Task prompt →
The line containing "57: (1376, 383)" marks the end; return exactly every line from the start of the records up to and including it, but no pictures.

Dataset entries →
+ + + + + + +

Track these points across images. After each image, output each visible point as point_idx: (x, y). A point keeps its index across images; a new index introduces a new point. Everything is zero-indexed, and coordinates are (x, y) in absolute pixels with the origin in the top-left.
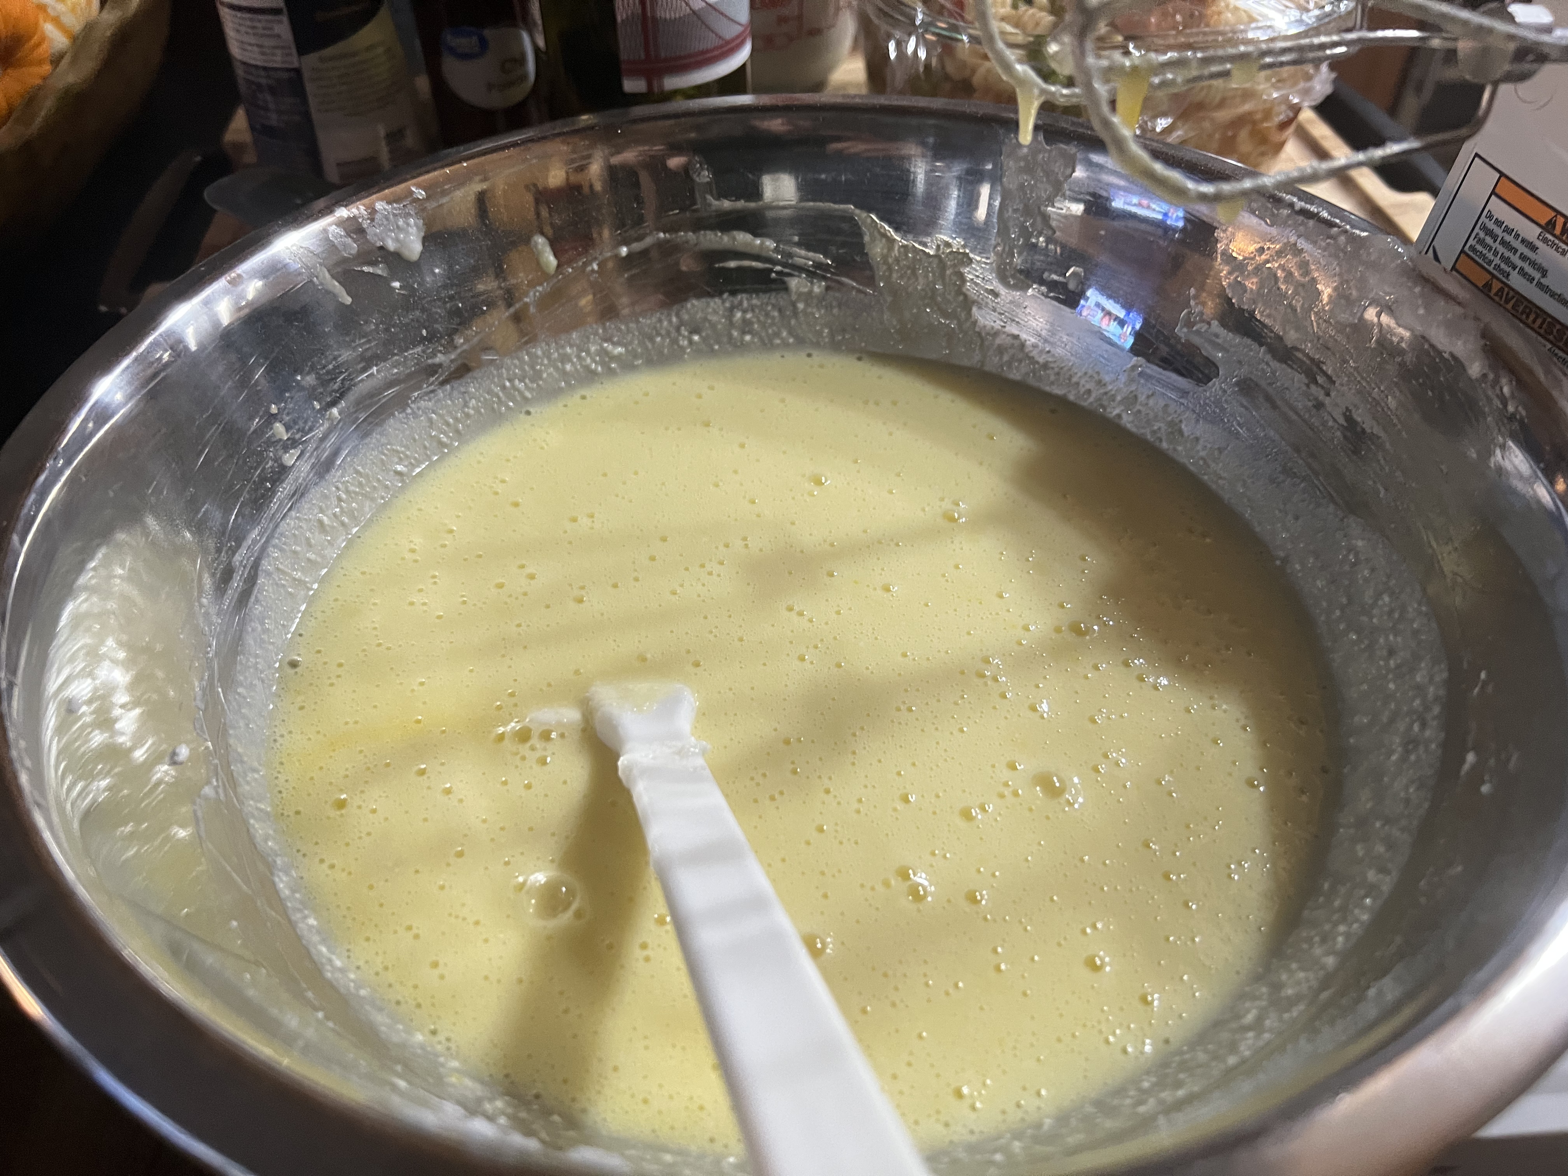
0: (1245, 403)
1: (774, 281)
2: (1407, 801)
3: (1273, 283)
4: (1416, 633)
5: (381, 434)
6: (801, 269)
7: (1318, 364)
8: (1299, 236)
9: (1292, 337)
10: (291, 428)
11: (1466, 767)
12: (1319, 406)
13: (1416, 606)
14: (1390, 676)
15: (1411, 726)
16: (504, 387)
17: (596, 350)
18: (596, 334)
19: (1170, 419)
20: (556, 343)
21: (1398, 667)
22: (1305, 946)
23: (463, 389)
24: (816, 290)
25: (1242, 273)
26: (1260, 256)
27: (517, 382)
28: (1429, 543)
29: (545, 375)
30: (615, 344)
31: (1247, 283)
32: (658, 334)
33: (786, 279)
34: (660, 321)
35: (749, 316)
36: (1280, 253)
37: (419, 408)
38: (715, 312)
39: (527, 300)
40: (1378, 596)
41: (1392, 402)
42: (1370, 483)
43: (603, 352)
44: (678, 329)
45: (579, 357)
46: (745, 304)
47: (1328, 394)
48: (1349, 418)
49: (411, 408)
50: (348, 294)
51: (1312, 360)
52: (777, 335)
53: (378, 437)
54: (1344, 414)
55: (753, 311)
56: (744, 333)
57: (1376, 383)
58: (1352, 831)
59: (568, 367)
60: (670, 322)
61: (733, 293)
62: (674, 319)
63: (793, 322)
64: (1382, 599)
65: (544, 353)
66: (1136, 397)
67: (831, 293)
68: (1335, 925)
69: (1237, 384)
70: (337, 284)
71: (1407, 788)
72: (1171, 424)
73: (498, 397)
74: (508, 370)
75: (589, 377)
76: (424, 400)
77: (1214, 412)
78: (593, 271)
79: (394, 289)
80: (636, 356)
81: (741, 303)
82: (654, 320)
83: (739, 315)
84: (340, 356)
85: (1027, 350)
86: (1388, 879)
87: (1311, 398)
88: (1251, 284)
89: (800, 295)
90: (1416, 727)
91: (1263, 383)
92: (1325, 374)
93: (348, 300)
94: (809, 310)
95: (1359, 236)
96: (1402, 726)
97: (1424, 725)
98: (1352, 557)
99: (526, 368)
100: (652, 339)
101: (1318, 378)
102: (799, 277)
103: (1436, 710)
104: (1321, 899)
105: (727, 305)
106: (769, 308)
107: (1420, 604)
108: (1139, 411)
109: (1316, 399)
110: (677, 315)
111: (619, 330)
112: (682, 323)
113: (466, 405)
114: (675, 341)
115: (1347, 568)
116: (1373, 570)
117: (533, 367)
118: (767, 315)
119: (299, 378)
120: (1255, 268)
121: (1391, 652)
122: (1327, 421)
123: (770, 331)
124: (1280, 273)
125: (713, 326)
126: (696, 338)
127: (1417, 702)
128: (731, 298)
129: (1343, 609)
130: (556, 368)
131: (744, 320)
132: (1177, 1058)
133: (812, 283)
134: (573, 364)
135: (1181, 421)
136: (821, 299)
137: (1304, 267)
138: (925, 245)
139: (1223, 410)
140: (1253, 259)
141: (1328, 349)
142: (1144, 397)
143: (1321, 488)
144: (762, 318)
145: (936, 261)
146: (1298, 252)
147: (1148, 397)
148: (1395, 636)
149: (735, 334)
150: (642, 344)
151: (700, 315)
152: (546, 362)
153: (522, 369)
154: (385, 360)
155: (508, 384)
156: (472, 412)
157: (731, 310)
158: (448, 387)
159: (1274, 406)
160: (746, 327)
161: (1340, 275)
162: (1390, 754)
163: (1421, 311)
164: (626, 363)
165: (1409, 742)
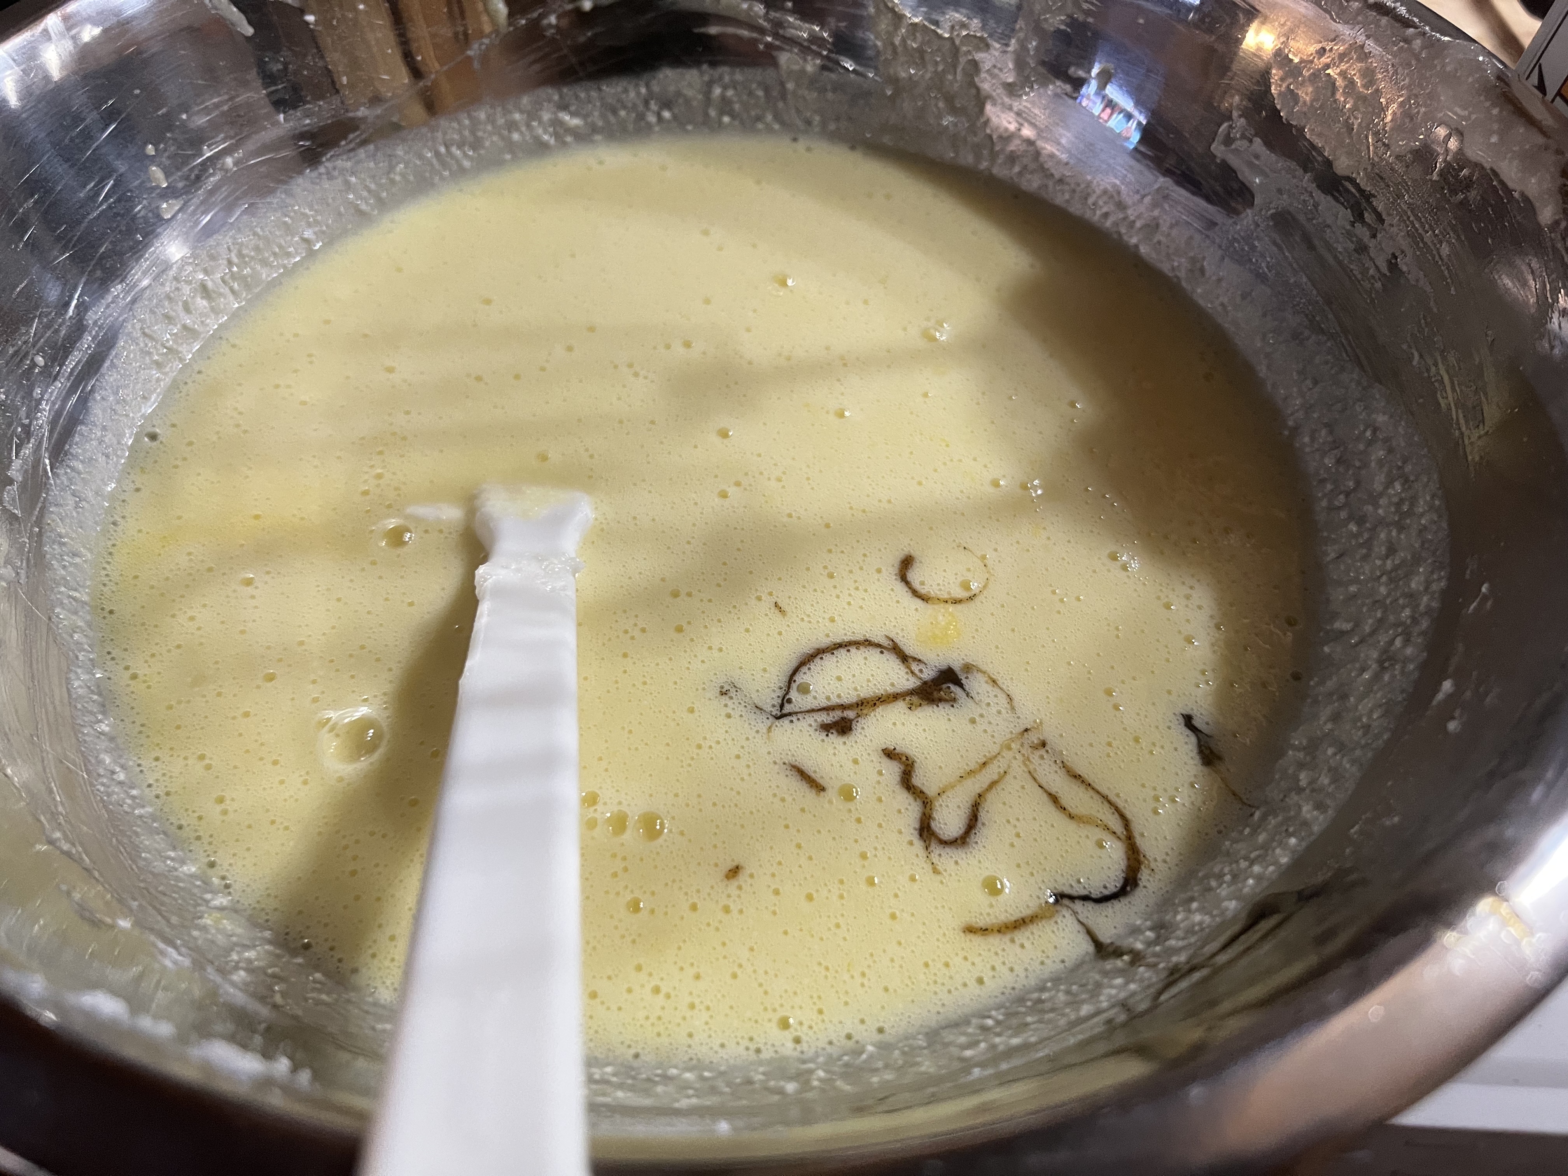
0: (1279, 241)
1: (762, 53)
2: (1367, 728)
3: (1329, 94)
4: (1423, 530)
5: (286, 192)
6: (793, 42)
7: (1368, 197)
8: (1368, 37)
9: (1343, 165)
10: (172, 174)
11: (1440, 696)
12: (1362, 249)
13: (1428, 498)
14: (1384, 579)
15: (1392, 642)
16: (437, 154)
17: (550, 120)
18: (550, 101)
19: (1192, 254)
20: (504, 108)
21: (1396, 568)
22: (1213, 883)
23: (389, 152)
24: (809, 68)
25: (1295, 81)
26: (1319, 59)
27: (454, 149)
28: (1458, 423)
29: (487, 144)
30: (573, 114)
31: (1300, 92)
32: (624, 107)
33: (775, 53)
34: (626, 91)
35: (730, 93)
36: (1342, 57)
37: (334, 168)
38: (690, 85)
39: (470, 53)
40: (1389, 484)
41: (1445, 250)
42: (1405, 347)
43: (557, 123)
44: (646, 103)
45: (528, 126)
46: (727, 79)
47: (1374, 236)
48: (1393, 265)
49: (326, 167)
50: (250, 23)
51: (1361, 191)
52: (759, 119)
53: (283, 196)
54: (1389, 262)
55: (735, 88)
56: (722, 113)
57: (1430, 226)
58: (1301, 755)
59: (516, 136)
60: (638, 94)
61: (713, 64)
62: (643, 90)
63: (781, 105)
64: (1394, 488)
65: (488, 118)
66: (1157, 226)
67: (826, 73)
68: (1252, 863)
69: (1273, 217)
70: (235, 9)
71: (1371, 711)
72: (1193, 261)
73: (432, 165)
74: (445, 134)
75: (540, 149)
76: (342, 160)
77: (1243, 250)
78: (550, 26)
79: (307, 23)
80: (594, 130)
81: (721, 78)
82: (619, 89)
83: (717, 91)
84: (238, 96)
85: (1041, 159)
86: (1321, 817)
87: (1354, 239)
88: (1306, 94)
89: (790, 73)
90: (1398, 642)
91: (1302, 218)
92: (1375, 210)
93: (250, 31)
94: (800, 92)
95: (1439, 40)
96: (1383, 639)
97: (1407, 641)
98: (1368, 434)
99: (467, 133)
100: (614, 112)
101: (1366, 215)
102: (791, 51)
103: (1425, 624)
104: (1247, 831)
105: (706, 78)
106: (754, 86)
107: (1433, 496)
108: (1159, 242)
109: (1360, 241)
110: (647, 86)
111: (577, 97)
112: (651, 95)
113: (391, 168)
114: (641, 117)
115: (1361, 447)
116: (1390, 451)
117: (473, 132)
118: (751, 94)
119: (184, 117)
120: (1313, 74)
121: (1392, 550)
122: (1368, 269)
123: (753, 113)
124: (1340, 82)
125: (687, 101)
126: (666, 114)
127: (1407, 612)
128: (711, 72)
129: (1347, 494)
130: (502, 138)
131: (723, 97)
132: (1035, 995)
133: (805, 60)
134: (521, 133)
135: (1204, 258)
136: (812, 82)
137: (1369, 75)
138: (937, 23)
139: (1253, 248)
140: (1312, 62)
141: (1382, 178)
142: (1168, 224)
143: (1349, 349)
144: (745, 97)
145: (948, 45)
146: (1363, 55)
147: (1172, 226)
148: (1399, 533)
149: (713, 113)
150: (603, 116)
151: (672, 88)
152: (489, 128)
153: (460, 132)
154: (295, 107)
155: (442, 150)
156: (398, 178)
157: (710, 84)
158: (371, 147)
159: (1311, 247)
160: (725, 106)
161: (1408, 87)
162: (1363, 670)
163: (1494, 139)
164: (583, 137)
165: (1387, 659)
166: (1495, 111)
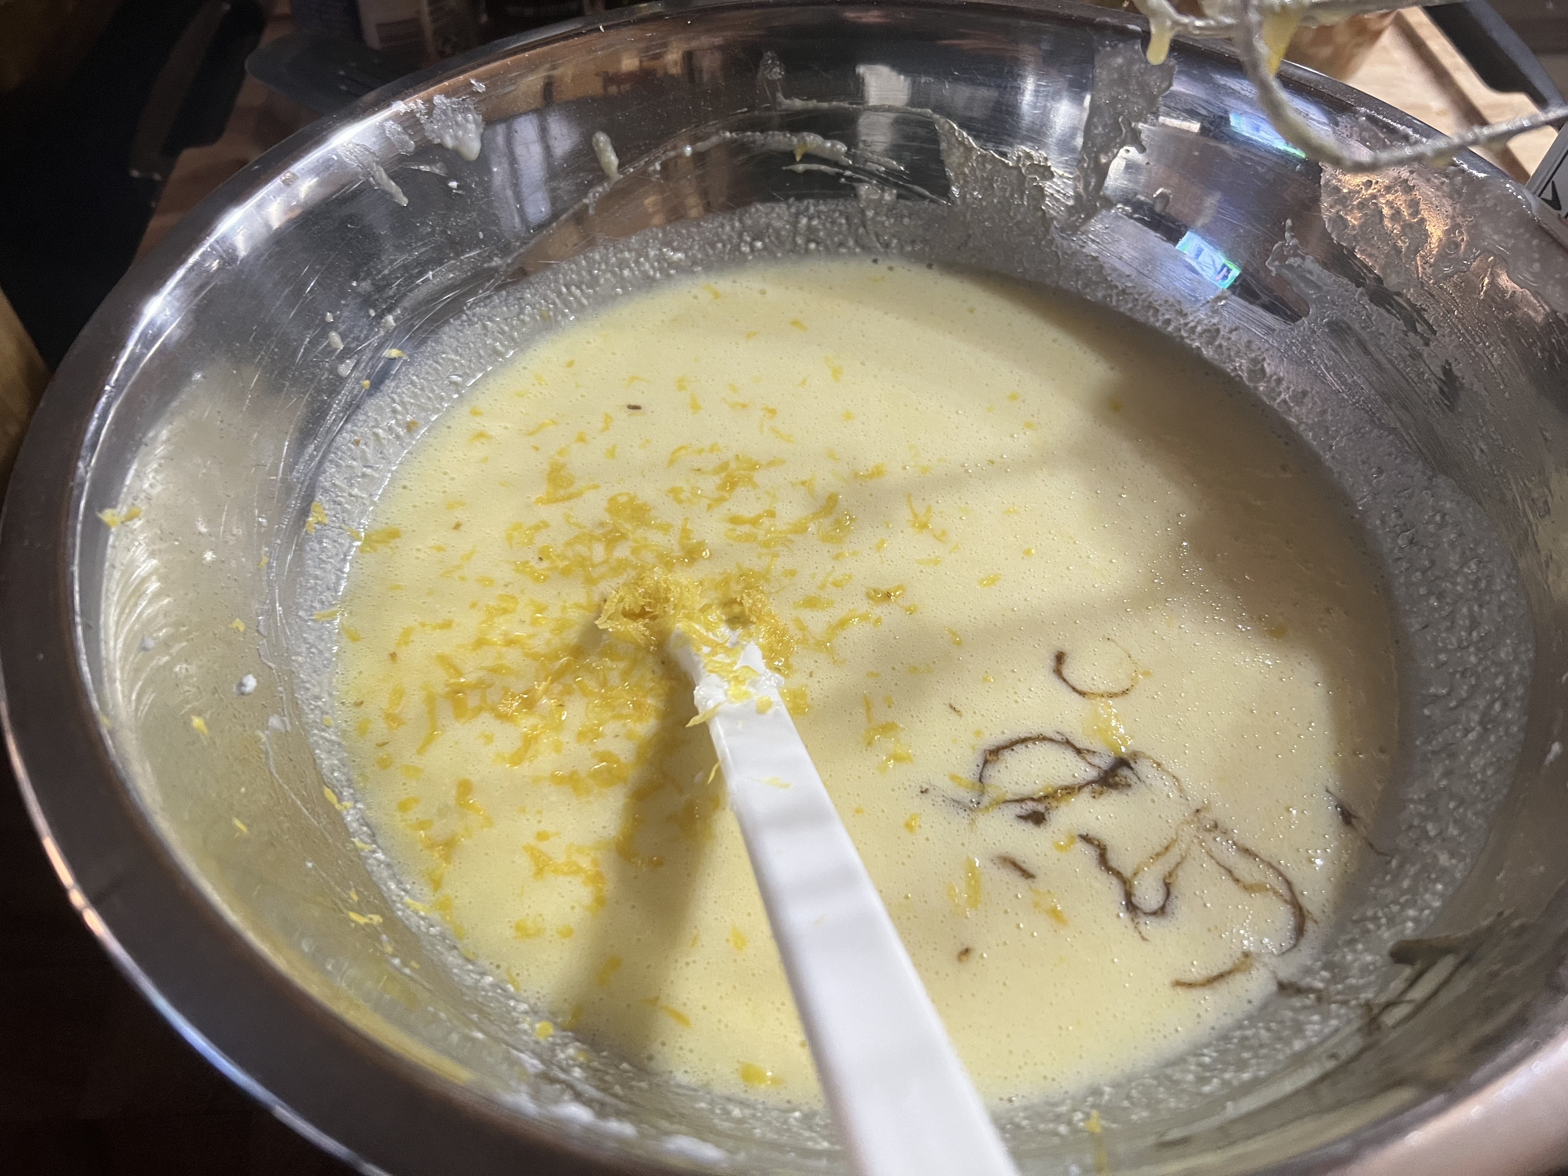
0: (1335, 346)
1: (844, 185)
2: (1483, 783)
3: (1378, 221)
4: (1502, 606)
5: (436, 341)
6: (872, 174)
7: (1419, 311)
8: (1411, 172)
9: (1392, 282)
10: (347, 337)
11: (1551, 757)
12: (1416, 355)
13: (1504, 577)
14: (1472, 649)
15: (1490, 705)
16: (559, 294)
17: (656, 255)
18: (655, 238)
19: (1253, 355)
20: (615, 248)
21: (1482, 639)
22: (1371, 926)
23: (518, 295)
24: (887, 197)
25: (1345, 207)
26: (1366, 190)
27: (573, 288)
28: (1525, 513)
29: (602, 281)
30: (675, 250)
31: (1349, 218)
32: (720, 240)
33: (856, 184)
34: (722, 226)
35: (815, 222)
36: (1388, 189)
37: (474, 315)
38: (780, 217)
39: (586, 201)
40: (1464, 563)
41: (1496, 359)
42: (1465, 442)
43: (661, 258)
44: (740, 236)
45: (637, 262)
46: (812, 209)
47: (1427, 344)
48: (1448, 371)
49: (466, 315)
50: (405, 194)
51: (1413, 306)
52: (841, 244)
53: (433, 344)
54: (1443, 368)
55: (819, 217)
56: (809, 241)
57: (1481, 339)
58: (1423, 808)
59: (626, 272)
60: (733, 227)
61: (800, 198)
62: (737, 224)
63: (861, 230)
64: (1469, 568)
65: (602, 258)
66: (1218, 331)
67: (901, 201)
68: (1404, 906)
69: (1328, 324)
70: (393, 184)
71: (1484, 770)
72: (1255, 361)
73: (554, 304)
74: (565, 276)
75: (647, 283)
76: (480, 307)
77: (1301, 353)
78: (655, 171)
79: (451, 189)
80: (695, 263)
81: (807, 209)
82: (716, 224)
83: (804, 221)
84: (396, 260)
85: (1104, 273)
86: (1461, 866)
87: (1409, 347)
88: (1354, 219)
89: (869, 201)
90: (1497, 706)
91: (1357, 327)
92: (1426, 322)
93: (405, 202)
94: (879, 219)
95: (1477, 177)
96: (1481, 703)
97: (1505, 705)
98: (1438, 518)
99: (584, 273)
100: (713, 246)
101: (1418, 325)
102: (870, 183)
103: (1520, 691)
104: (1388, 878)
105: (793, 210)
106: (837, 214)
107: (1508, 577)
108: (1220, 346)
109: (1413, 349)
110: (741, 221)
111: (679, 234)
112: (744, 228)
113: (521, 311)
114: (737, 248)
115: (1431, 528)
116: (1461, 534)
117: (590, 272)
118: (833, 222)
119: (354, 284)
120: (1360, 203)
121: (1474, 624)
122: (1423, 373)
123: (836, 239)
124: (1386, 211)
125: (777, 232)
126: (759, 244)
127: (1500, 680)
128: (797, 204)
129: (1424, 572)
130: (614, 274)
131: (809, 227)
132: (1238, 1033)
133: (883, 191)
134: (631, 270)
135: (1264, 359)
136: (891, 209)
137: (1414, 205)
138: (1004, 155)
139: (1310, 351)
140: (1359, 192)
141: (1433, 296)
142: (1227, 330)
143: (1410, 442)
144: (828, 225)
145: (1015, 172)
146: (1409, 189)
147: (1231, 332)
148: (1481, 606)
149: (800, 241)
150: (702, 248)
151: (763, 220)
152: (603, 267)
153: (579, 274)
154: (441, 264)
155: (564, 290)
156: (527, 319)
157: (797, 215)
158: (504, 293)
159: (1367, 352)
160: (811, 235)
161: (1453, 218)
162: (1467, 732)
163: (1537, 266)
164: (685, 269)
165: (1487, 721)
166: (1535, 242)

+ + + + + + +

Result of this task →
Track these points across images. After each image, output each visible point as point_idx: (x, y). A point keeps its index across images; a new index introduces a new point. Everything is zero-indexed, and coordinates are (x, y) in absolute pixels with the origin in the top-left.
0: (1245, 403)
1: (774, 281)
2: (1407, 801)
3: (1273, 283)
4: (1416, 633)
5: (381, 434)
6: (801, 269)
7: (1318, 364)
8: (1299, 236)
9: (1292, 337)
10: (291, 428)
11: (1466, 767)
12: (1319, 406)
13: (1416, 606)
14: (1390, 676)
15: (1411, 726)
16: (504, 387)
17: (596, 350)
18: (596, 334)
19: (1170, 419)
20: (556, 343)
21: (1398, 667)
22: (1305, 946)
23: (463, 389)
24: (816, 290)
25: (1242, 273)
26: (1260, 256)
27: (517, 382)
28: (1429, 543)
29: (545, 375)
30: (615, 344)
31: (1247, 283)
32: (658, 334)
33: (786, 279)
34: (660, 321)
35: (749, 316)
36: (1280, 253)
37: (419, 408)
38: (715, 312)
39: (527, 300)
40: (1378, 596)
41: (1392, 402)
42: (1370, 483)
43: (603, 352)
44: (678, 329)
45: (579, 357)
46: (745, 304)
47: (1328, 394)
48: (1349, 418)
49: (411, 408)
50: (348, 294)
51: (1312, 360)
52: (777, 335)
53: (378, 437)
54: (1344, 414)
55: (753, 311)
56: (744, 333)
57: (1376, 383)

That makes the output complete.